Conway Review Lecture 1991

09/09/1991

The Lymphatic Circulation

Dr. Noel G. McHale, School of Biomedical Science, The Queen’s University of Belfast, 97 Lisburn Road, Belfast BT9 7BL

The lymphatic system represents a formidable challenge to a potential investigator and one that I am sure I would never have taken up had I had a free choice. Why, then, did I study the lymphatic circulation? Was it because I was inspired by ~ the works of William Harvey who, having demonstrated the circulation of blood, was invited to study the lymphatic circulation’? He declined to do so in the following statement’.

It is useless for you to spur me on to gird myself to any new investigation, seeing that I am now not only ripe in years but also weary. It seems to me indeed that I am entitled to ask for my honourable discharge from duty”.

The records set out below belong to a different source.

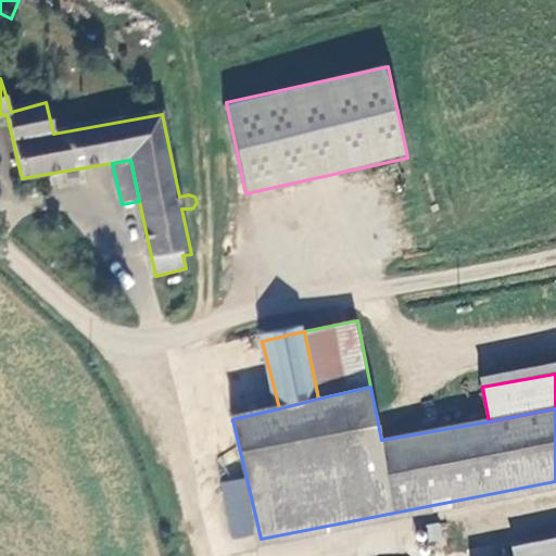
[(261,539),(248,483),(226,489),(239,543),(261,539)]
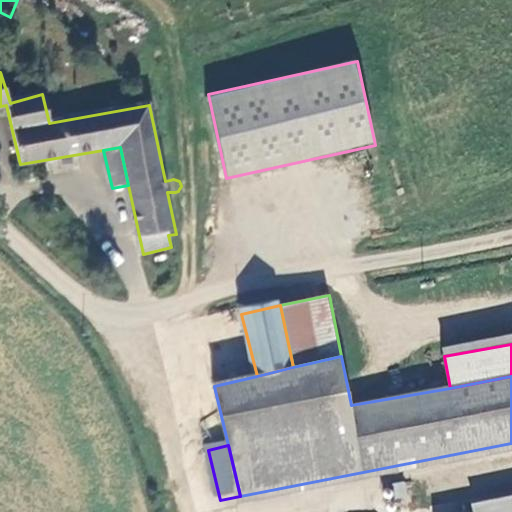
[(392,500),(407,499),(406,481),(391,482),(392,500)]
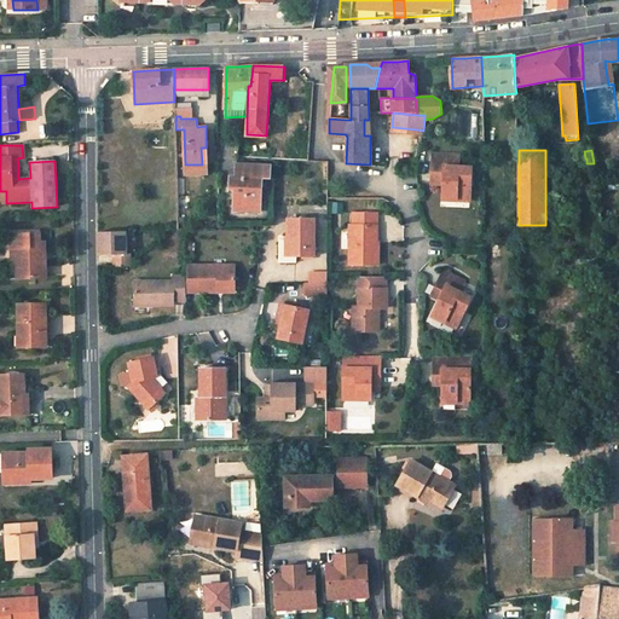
[(444,172),(444,184),(444,198),(469,200),(470,168),(458,167),(458,155),(433,155),(432,172),(444,172)]
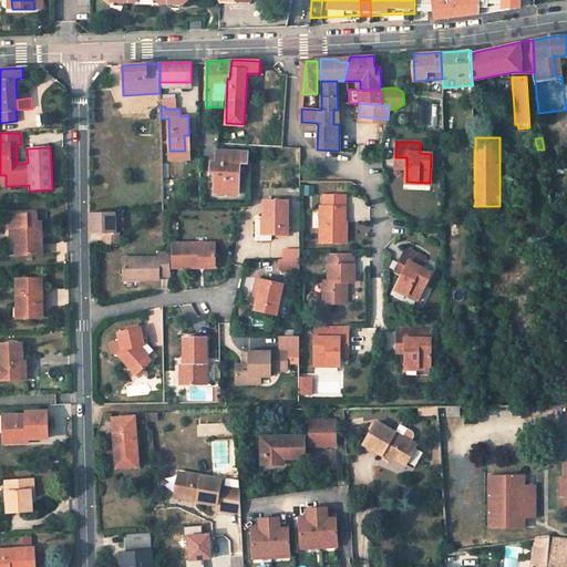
[(216,172),(215,194),(227,194),(227,188),(239,189),(240,165),(247,165),(247,152),(217,152),(216,164),(212,164),(212,173),(216,172)]
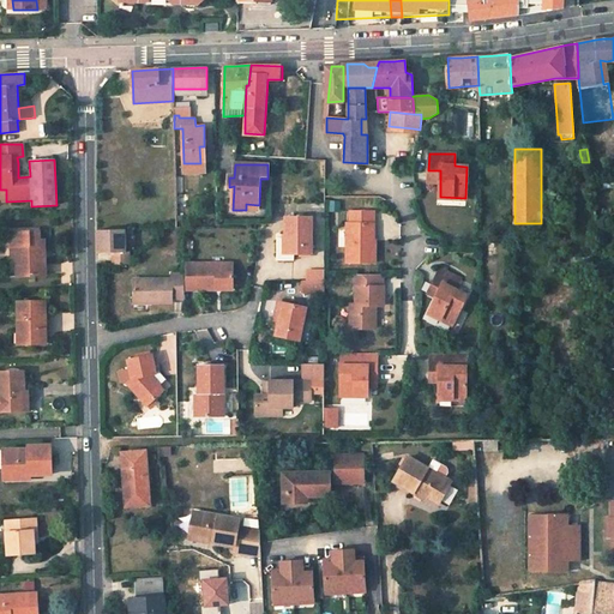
[(428,181),(440,182),(440,170),(428,170),(428,181)]
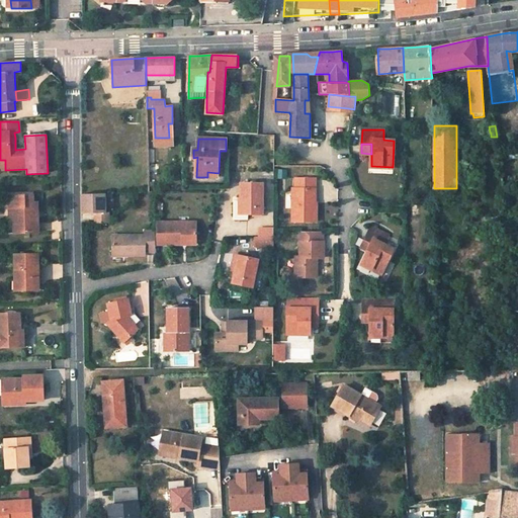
[(293,220),(318,219),(317,200),(316,200),(314,200),(313,186),(316,186),(316,177),(296,177),(296,187),(293,187),(293,220)]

Was it that I was keen to take up the guantlet that Harvey was too weary to lift. The answer is “No, it was not!” Was it then that a desire to alleviate human suffering such as that experienced by people afflicted with lymphoedema? And the answer again was “No, it was not!” Was it then the inspiring work by Howard Florey on the lymphatic system which constituted his PhD thesis, published in 1927, the title of which was “Philosophy and Pathology of the circulation of the blood and lymph”? And the answer is “No, it was not, for two reasons: firstly, at that time I had not read his PhD thesis, and secondly, my experience of the lymphatic system up to that point was greatly influenced by a colleague of mine, Denis Mawhinney, who was sharing a laboratory with me when we were doing our BSc projects. Denis worked on isolated bovine mesenteric vessels and found that study so difficult that I swore that one thing I would never study, given any choice, was the lymphatic system. However, a year later when I went to discuss my PhD project with my supervisor, Ian Roddie, he offered me a choice of projects. He said I could study lymphatics or nothing! Faced with this “offer that I couldn’t refuse” I endeavoured to look at the lymphatic system in a more positive way. I began to see that here was a system about which so little was known that a whole field that could be opened up if one put in some effort and determination.